Depending on your jurisdiction, you may have the following rights regarding your personal data. To exercise any right, contact us at legal@fluxdiagram.com. We will respond within 30 days (or within the timeframe required by applicable law).

• Right of access: Request a copy of the personal data we hold about you.
• Right to erasure ("right to be forgotten"): Request deletion of your personal data, subject to legal retention obligations.
• Right to portability: Receive your personal data in a structured, commonly used, machine-readable format.
• Right to restriction: Request that we restrict processing of your data in certain circumstances.
• Right to object: Object to processing based on legitimate interests or for direct marketing purposes.
• Right to rectification: Request correction of inaccurate personal data.
• Right to withdraw consent: Where processing is based on consent, withdraw it at any time without affecting prior processing.
• Right to lodge a complaint: Lodge a complaint with your local data protection authority (e.g., the ICO in the UK, or the relevant EU supervisory authority).
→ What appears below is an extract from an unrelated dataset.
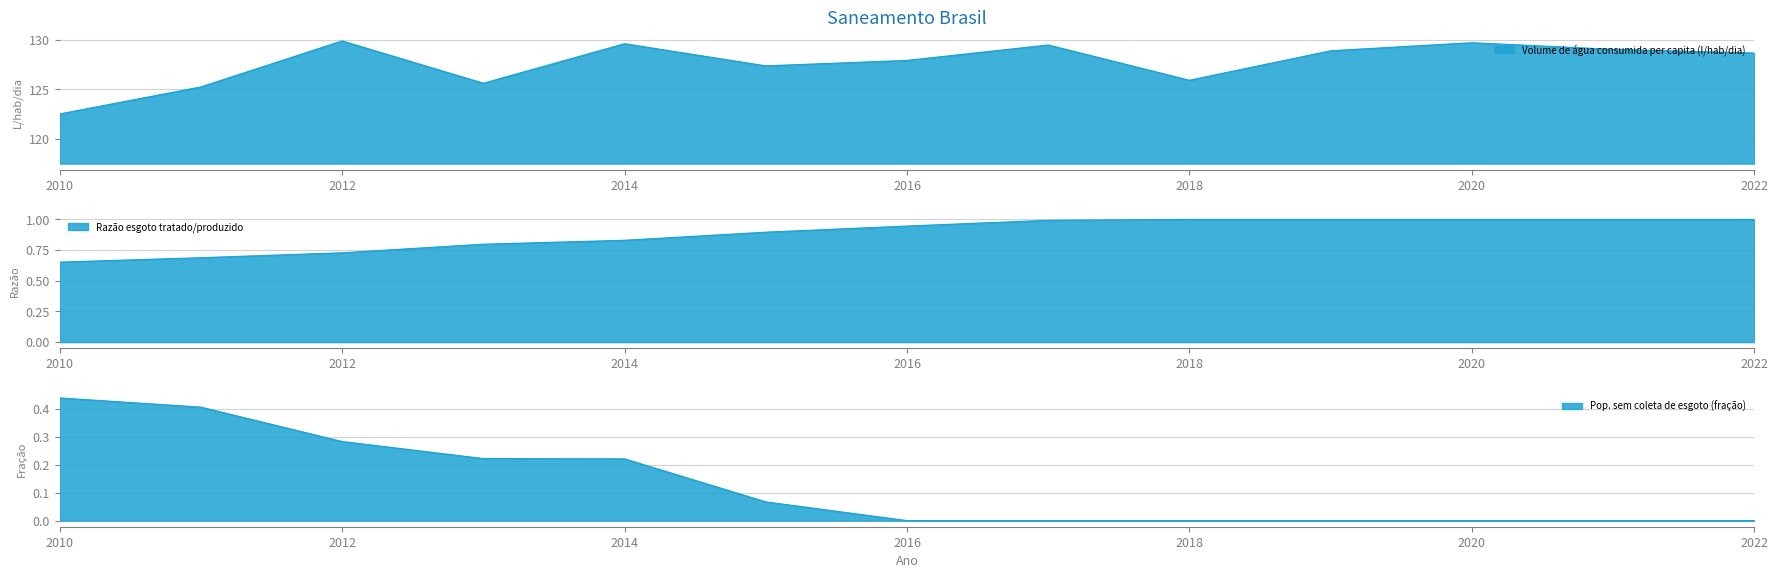

What is the average value of the Parcela da população sem coleta de esgoto series?

0.1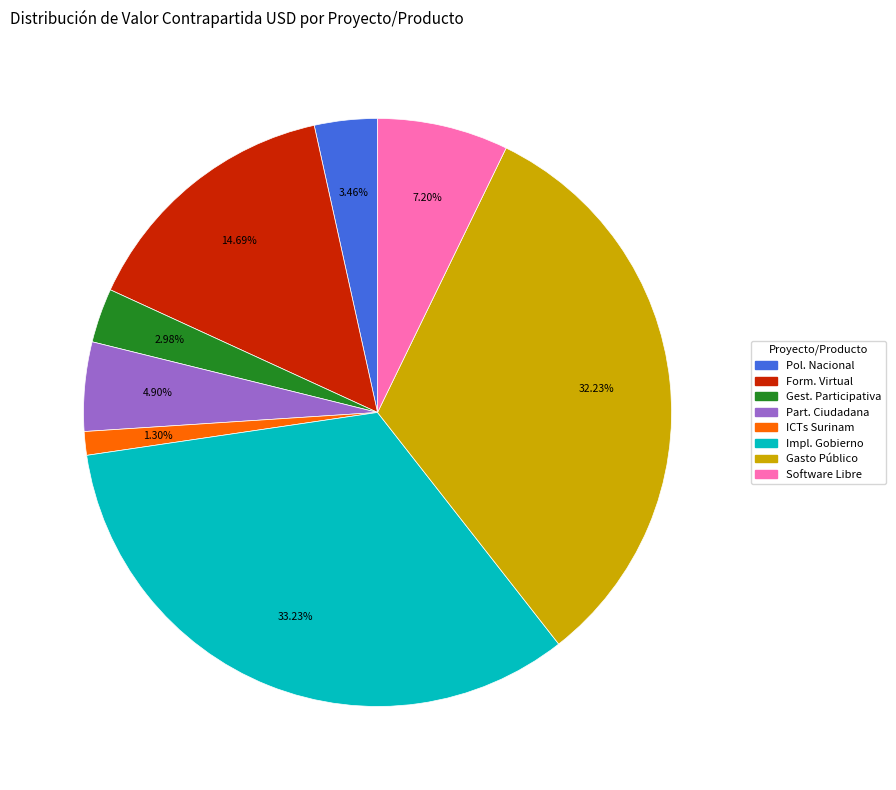

How many segments does this pie chart have?

8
You can delete your account and request data erasure directly from your account Settings page, or by emailing us.

We use cookies and similar technologies. Please see our Cookie Policy for full details. In summary: we use essential cookies for authentication, analytics cookies (PostHog, opt-out available), and no advertising cookies.

FluxDiagram is based in the United States. If you access the service from outside the US, your data may be transferred to and processed in the US and other jurisdictions. Where required (e.g., EU/UK GDPR), we ensure appropriate safeguards are in place, including Standard Contractual Clauses (SCCs) with our sub-processors.

FluxDiagram is not directed to children under the age of 13. We do not knowingly collect personal data from children under 13. If you believe we have inadvertently collected data from a child under 13, please contact us at legal@fluxdiagram.com and we will delete it promptly.

Users between 13 and 18 should use FluxDiagram only with parental or guardian consent.

We implement industry-standard security measures including encrypted data transmission (TLS), encrypted storage, access controls, and regular security reviews. However, no method of transmission over the internet is 100% secure, and we cannot guarantee absolute security.

In the event of a personal data breach affecting your rights and freedoms, we will notify affected users and relevant authorities as required by applicable law (within 72 hours of becoming aware, where mandated by GDPR).

For privacy-related inquiries, data subject requests, or complaints:

Email: legal@fluxdiagram.com
Company: FluxDiagram LLC, Delaware, United States

If you are located in the EU/UK and are not satisfied with our response, you have the right to lodge a complaint with your local supervisory authority.